In this market, lead buyers on GP-led secondaries deals, which a few years ago would have represented 75-100 percent of the purchase price, now account for as low as 15-20 percent of the price, numerous sources tell Buyouts.
“What surprises me is in some billion-dollar deals, you even see this on the fund portfolio side, the lead could be $150 million,” one secondaries buyer says. “It used to be you’d have to be a quarter if not a third of the deal to lead.”
This is especially prevalent in single-asset deals, in which a GP moves an individual investment out of an older fund and into a continuation vehicle. Existing LPs can cash out of their exposure to the single investment or roll their interest into the continuation vehicle.
Such deals, especially larger versions at $500 million to more than $1 billion, require a dispersion of exposure for buyers because no firm wants a single asset representing too much of total fund capital, sources say.

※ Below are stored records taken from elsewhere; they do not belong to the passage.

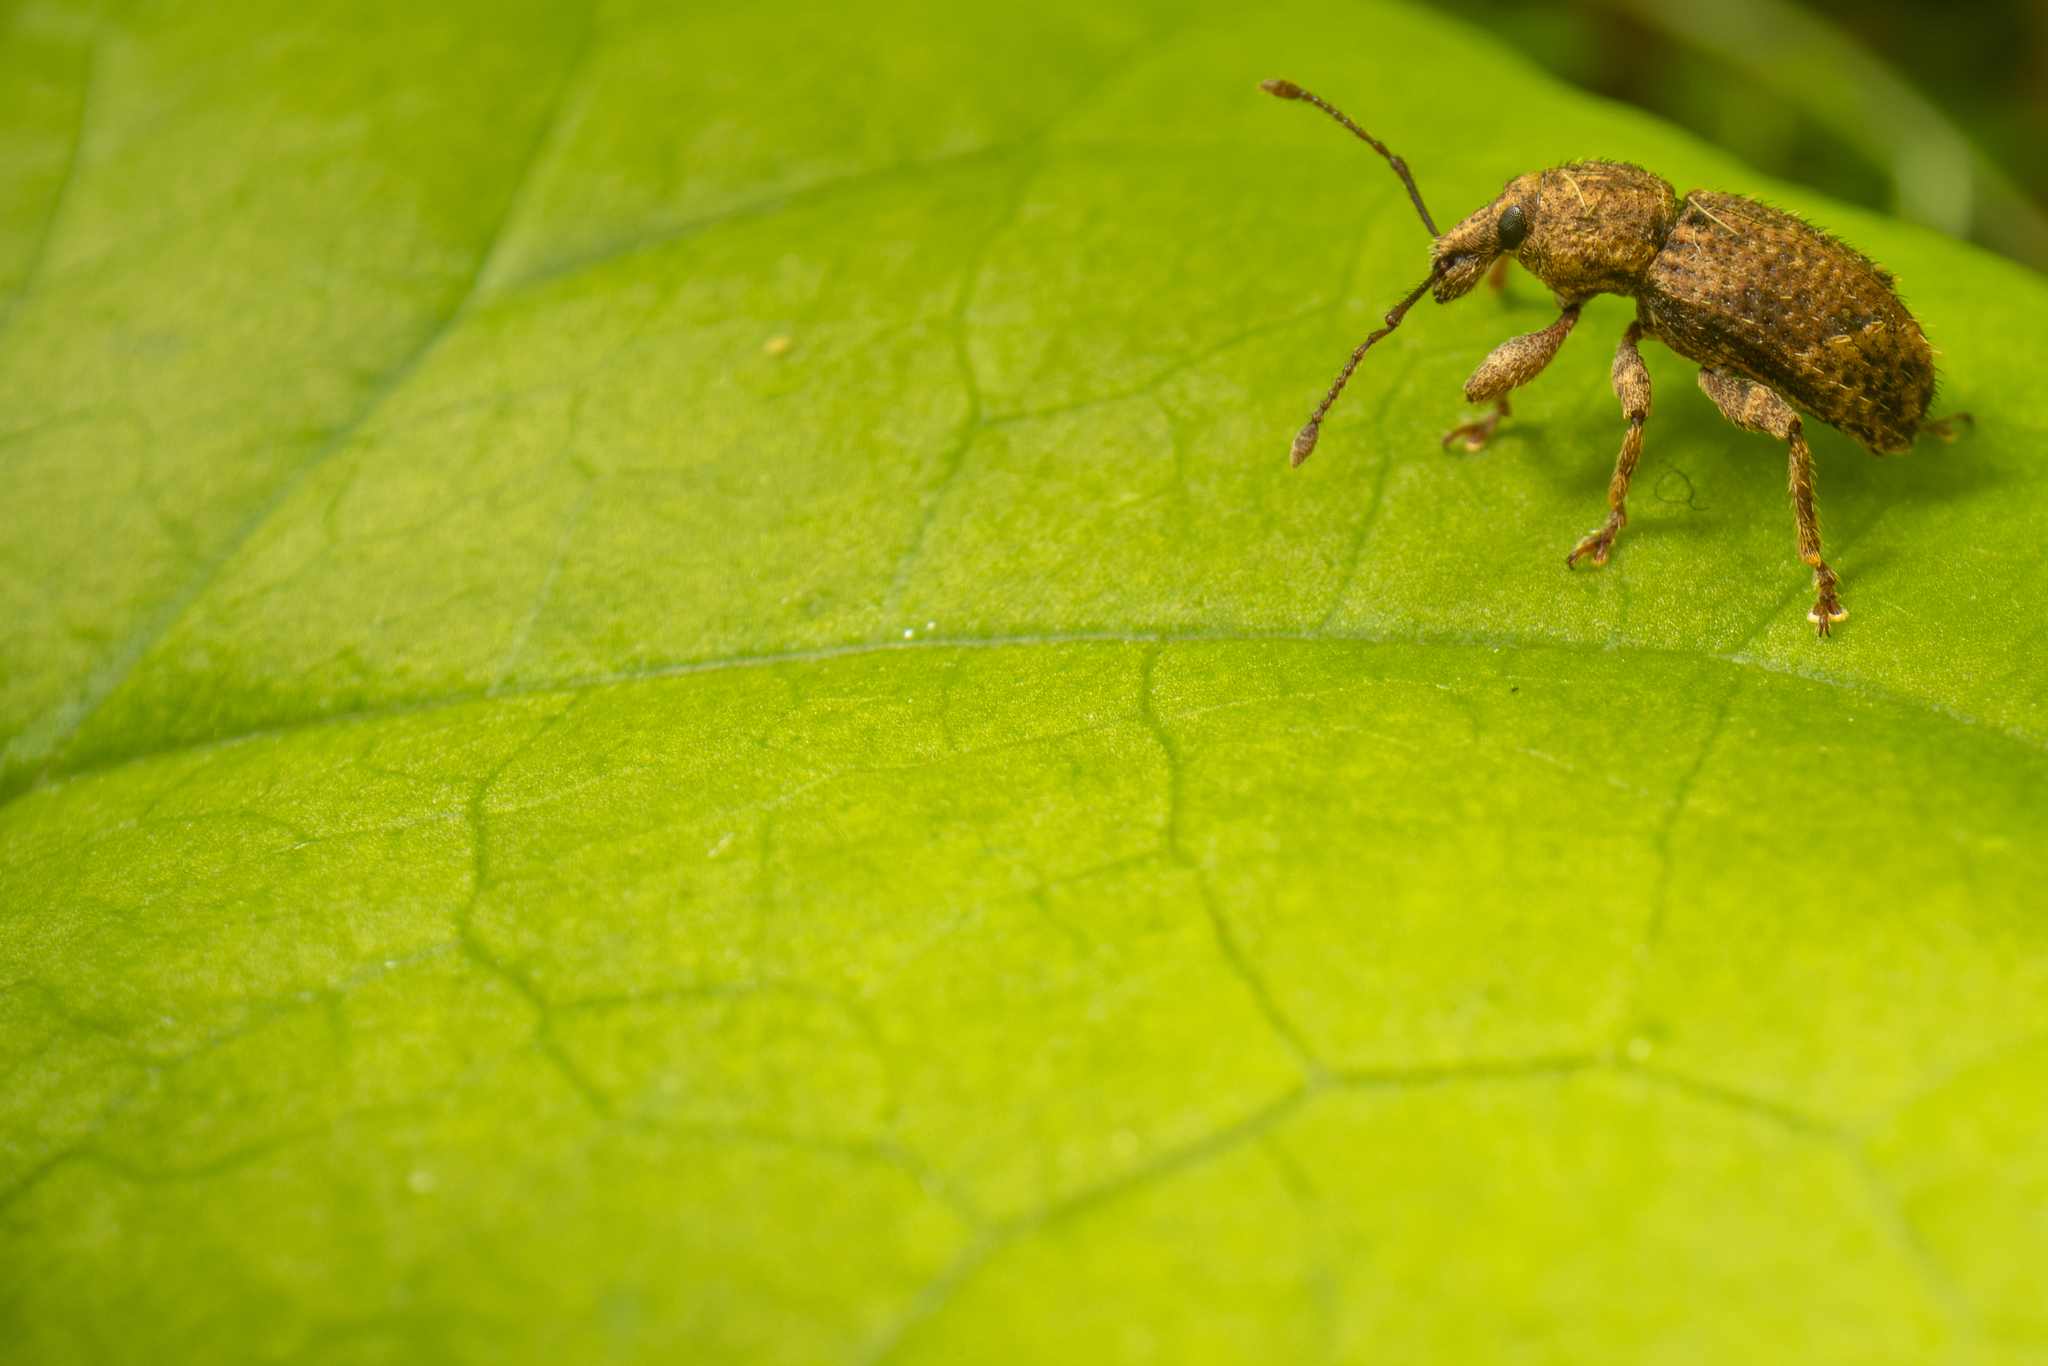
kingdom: Animalia
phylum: Arthropoda
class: Insecta
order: Coleoptera
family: Curculionidae
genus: Chalepistes
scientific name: Chalepistes compressus
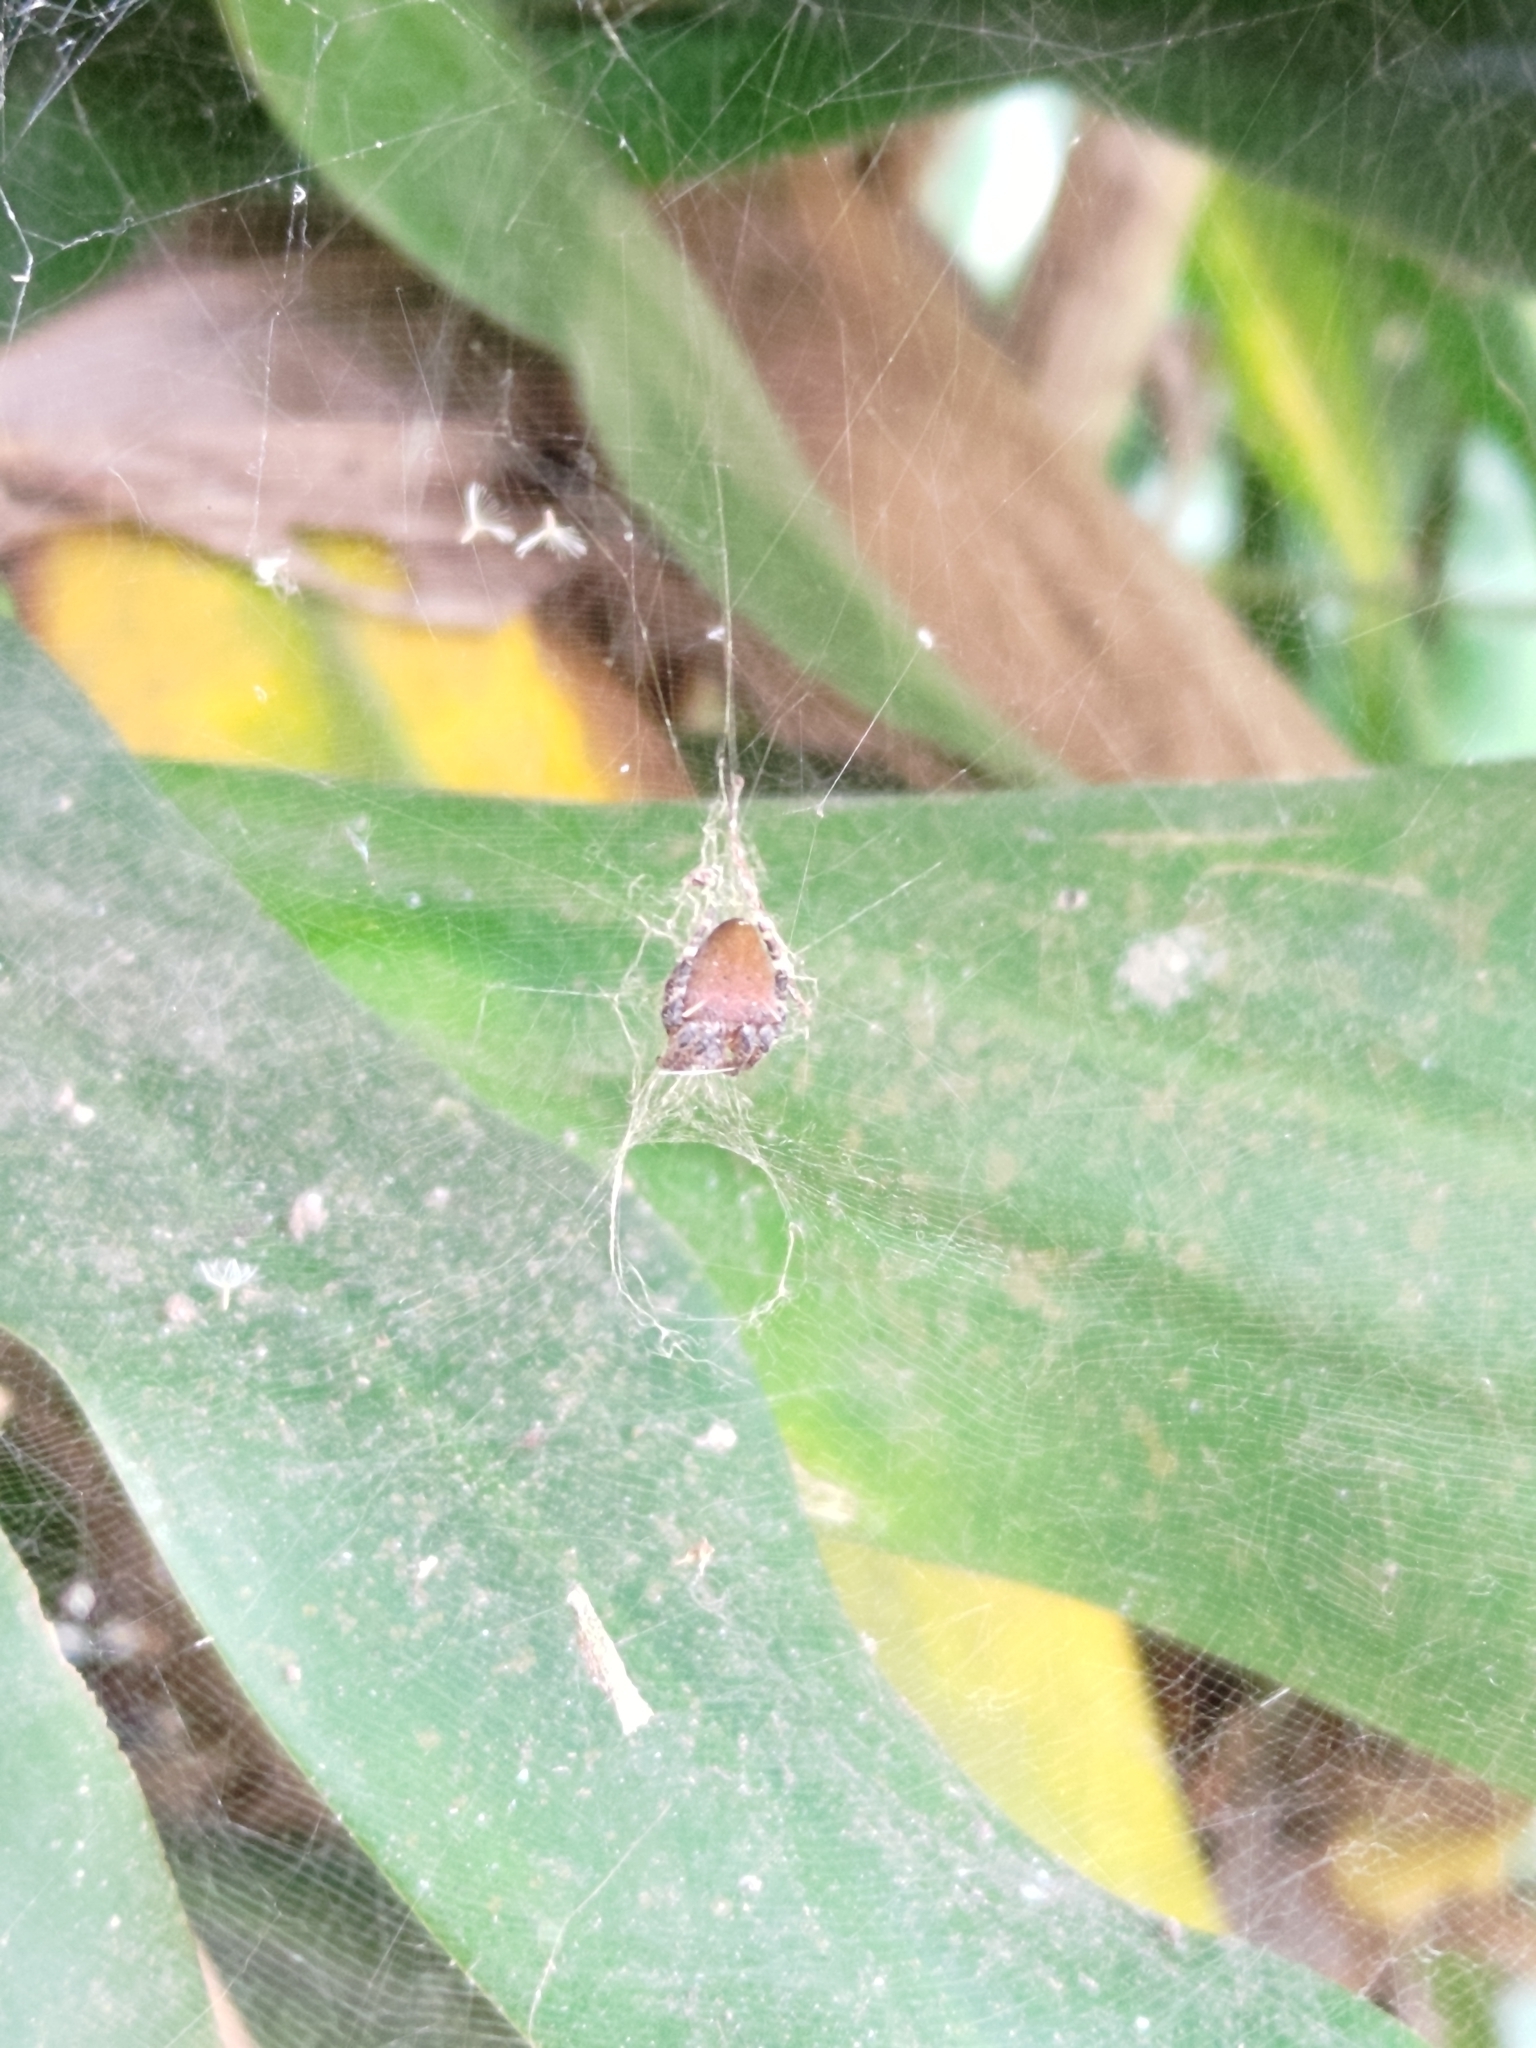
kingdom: Animalia
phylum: Arthropoda
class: Arachnida
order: Araneae
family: Araneidae
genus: Cyrtophora
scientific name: Cyrtophora unicolor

“Three, four years ago, almost all GP-led deals done in the market had a single buyer. That has steadily changed over the years, and last year, around three-quarters of the deals done were syndicated across multiple buyers,” says Jeff Akers, head of secondaries at Adams Street Partners. “Deals are getting larger and secondary funds, as they think about risk management, don’t want to be overweight single companies in their funds.”
This issue is solved by buyers’ groups getting larger, with lead buyers representing a smaller percentage of the total purchase price. One of the selling points secondaries advisors bring to market is the ability to syndicate deals across large co- investment groups.
Lazard, which has a prolific secondaries advisory group, found that from 2015-18, the number of deals that included at least three or more co-investors increased. According to a report by the firm, a third of its closed secondaries deals in 2018 had three or more co-investors, and the maximum number of co-investors on a deal was 18 – a huge leap from 2015, when the maximum number was two.
“Secondary buyers have a growing number of potential transactions on which to conduct due diligence, forcing them to strategically choose which transactions to pursue as a potential lead buyer,” the report says.
One headline example of a big investment group is New Enterprise Associates, which in 2018 completed the $1.35 billion spinout of 31 assets out of four older funds.
Goldman Sachs led a buyer group that included Hamilton Lane and 18 other investors. Companies that were part of the spinout included 23andMe, Duolingo and Uber, as well as several enterprise SaaS and cloud/hybrid services providers.
The rise of club deals in secondaries comes as deals grow in size. And that includes single-asset structures that concentrate exposure to one company, which traditionally has been too much risk for firms to put into their funds.
But funds have grown so large that they are better able to handle the concentration risk that comes with a larger bet in one company. “Some secondary funds raised today are larger than where the market was 15 years ago,” says Adam Howarth, managing director and head portfolio management Americas with Partners Group. “They can now speak for certain lumpy assets.”
Still, investment consortiums are on the rise because “that’s how you manage the risk, by right-sizing to your fund,” Howarth says.
Single asset deals
Consortiums seem to come into play with single asset deals, which are a relatively new phenomenon in the secondaries market.
As secondaries firms have raised larger funds, they are more willing to take on more concentrated risk, and sellers can run an asset through a secondary process, retaining ownership of the investment while still delivering liquidity to LPs, instead of simply selling out.
But single-asset deals are controversial, and many firms believe they represent too much risk beyond what was intended for secondaries funds.
“We’re going to be careful on those,” the secondary buyer says. “One way to blow up a secondary fund is to do too many single asset deals.”